Please reproduce the entries below exactly from the line holding "left hip: (356, 223, -8)" through the last line, both included, and omit any pictures.

(RECORDS FOR THIS EXERCISE):
◆ ◆ ◆ ◆ ◆ ◆ ◆
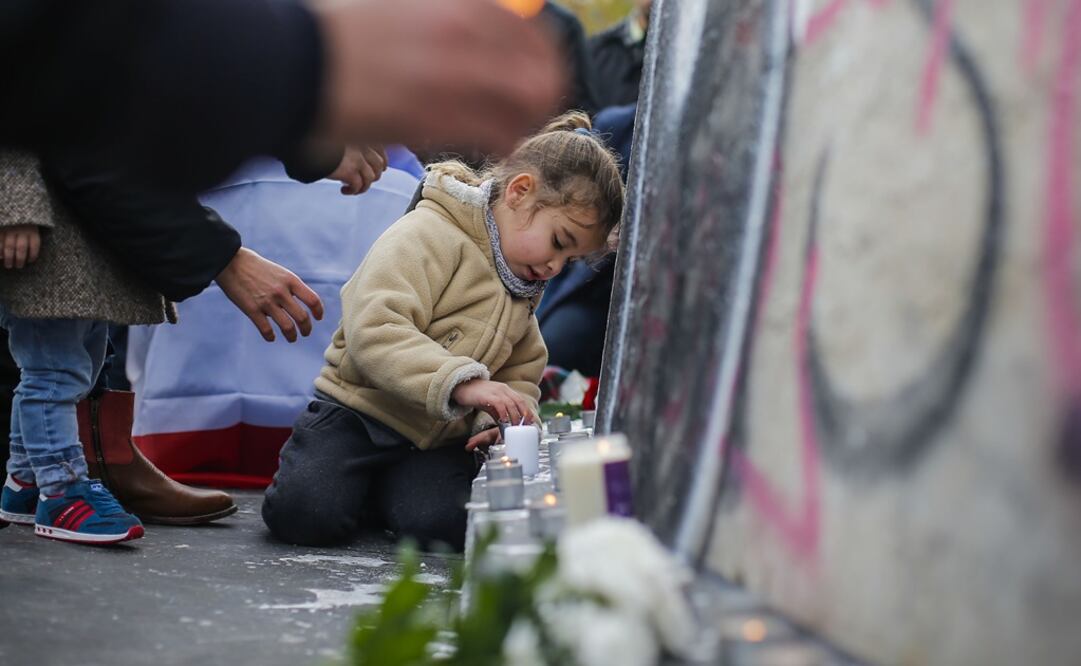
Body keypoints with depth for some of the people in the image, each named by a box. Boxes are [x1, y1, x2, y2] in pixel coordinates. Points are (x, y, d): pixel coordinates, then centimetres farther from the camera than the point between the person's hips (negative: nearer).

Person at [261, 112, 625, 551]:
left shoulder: (522, 290, 14)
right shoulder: (429, 235, -16)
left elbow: (521, 374, 20)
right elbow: (374, 330, -30)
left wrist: (501, 419, -5)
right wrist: (462, 382, -40)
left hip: (439, 438, 6)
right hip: (362, 412, -6)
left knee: (444, 524, -26)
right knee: (307, 515, -29)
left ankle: (379, 489, 8)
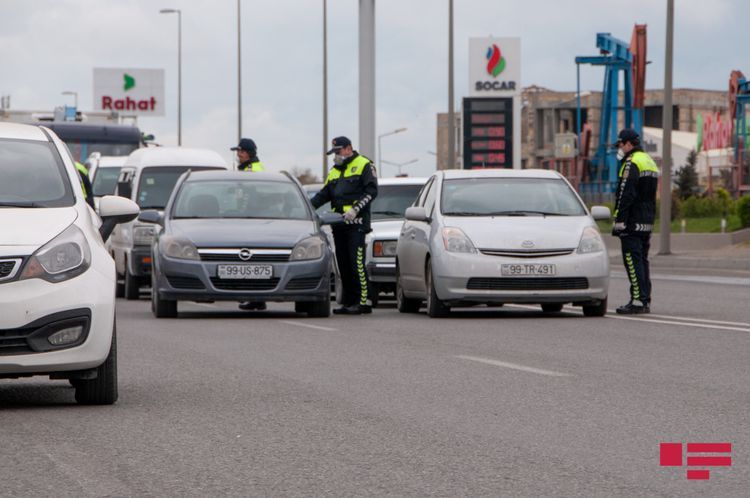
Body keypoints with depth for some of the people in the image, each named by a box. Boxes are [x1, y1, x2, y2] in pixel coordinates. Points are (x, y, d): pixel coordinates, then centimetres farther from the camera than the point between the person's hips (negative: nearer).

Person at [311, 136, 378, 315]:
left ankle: (364, 302, -13)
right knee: (343, 264, 6)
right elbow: (324, 194, 20)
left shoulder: (364, 165, 1)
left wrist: (355, 209, -17)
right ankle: (349, 302, 10)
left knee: (356, 262, -13)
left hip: (356, 223, -8)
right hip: (339, 224, 8)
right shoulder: (334, 171, 24)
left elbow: (371, 191, -8)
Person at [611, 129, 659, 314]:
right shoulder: (650, 162, 19)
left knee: (632, 261, -10)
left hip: (632, 222, -9)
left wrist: (619, 221, -18)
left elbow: (625, 196, -18)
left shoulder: (631, 163, -12)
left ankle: (638, 301, -15)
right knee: (642, 260, 12)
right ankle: (645, 300, 11)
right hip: (647, 222, 9)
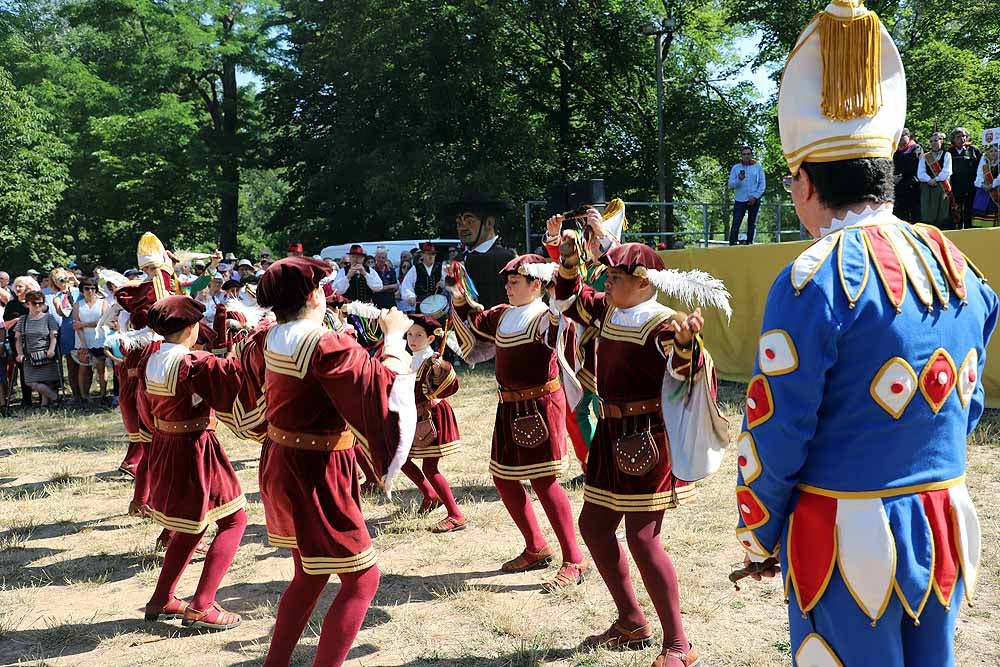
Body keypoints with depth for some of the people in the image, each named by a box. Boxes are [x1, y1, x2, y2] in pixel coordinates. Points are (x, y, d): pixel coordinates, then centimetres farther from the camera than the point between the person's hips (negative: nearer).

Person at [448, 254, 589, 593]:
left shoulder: (546, 316, -11)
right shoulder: (502, 315, 11)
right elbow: (473, 323, 27)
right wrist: (459, 299, 12)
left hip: (541, 405, -9)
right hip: (510, 407, 9)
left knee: (544, 482, -9)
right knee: (503, 479, 13)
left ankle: (574, 561, 1)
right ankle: (536, 550, 28)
◆ ◆ ◆ ◆ ◆ ◆ ◆
(FINAL ANSWER):
left hip: (356, 223, -8)
right hip: (339, 224, 8)
right shoulder: (334, 171, 24)
left elbow: (371, 191, -8)
Person at [611, 129, 659, 314]:
right shoulder: (650, 162, 19)
left knee: (632, 261, -10)
left hip: (632, 222, -9)
left wrist: (619, 221, -18)
left elbow: (625, 196, -18)
left shoulder: (631, 163, -12)
left ankle: (638, 301, -15)
right knee: (642, 260, 12)
right ankle: (645, 300, 11)
right hip: (647, 222, 9)
Body keypoints with depth for some of the people in the image, each named by a box. Boxes are [x1, y1, x2, y2] in pixel coordinates. Points are (x, y, d): pixel coordinates, then centimetres farther from the camera than the point between the person's hips (negative: nearer).

Person at [448, 254, 589, 593]:
left shoulder: (546, 316, -11)
right shoulder: (502, 315, 11)
right elbow: (473, 323, 27)
right wrist: (459, 299, 12)
left hip: (541, 405, -9)
right hip: (510, 407, 9)
left knee: (544, 482, -9)
right knee: (503, 479, 13)
left ankle: (574, 561, 1)
right ankle: (536, 550, 28)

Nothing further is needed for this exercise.